La materia contorta e piegata, il design del pensiero si dispone in uno spaccato, come un rilievo, cinemascope del presente esiliato. Gli oggetti, freddi e lucenti, arredano il pavimento base d’acciaio, dentro i confini del Paese di Exilium. Appena fuori, in terra già straniera, agiscono i corpi che, esponendosi nella più intima occupazione, ri-formano epifanie e parentesi di memoria vitale, umana, sociale. Ma è finzione, reale è solo l’abitare – room dello show – del ricordo, del rimando, del gesto d’addio, e poi del ritorno. Le immagini, al di sopra come nel cielo, come quadri seriali rigettano spezzoni dell’altrove appena avvertito, tastato, ricercato nella patria in esilio – Bucaresti, Costanta – di chi vive in quella lontana, l’Italia. Ma anche là si è lontani, soli, lo sguardo dell’uomo al balcone non riconosce la folla che passa di sotto. Lo sguardo è al confino, nel tempo di ieri.
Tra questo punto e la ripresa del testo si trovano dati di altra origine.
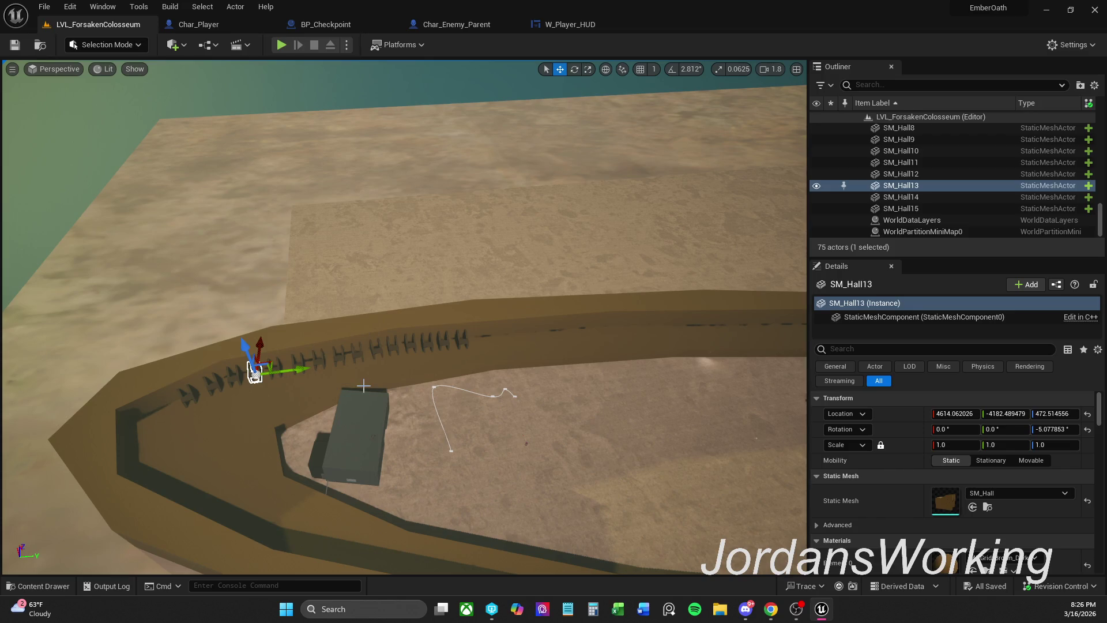
left_click(192, 396)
Ancora “Io qui o io non qui”: questo è il punto, il vero problema di chi vive lontano. L’infanzia è cantata in una lingua sconosciuta – il polacco ? – e le scimmie e le tigri rientrano nelle gabbie arredate da rocce d’acciaio. Le parole si adagiano sulle asperità delle cose, tra queste una vela che può solo annegare, morire come una donna sul fondo di ogni mare.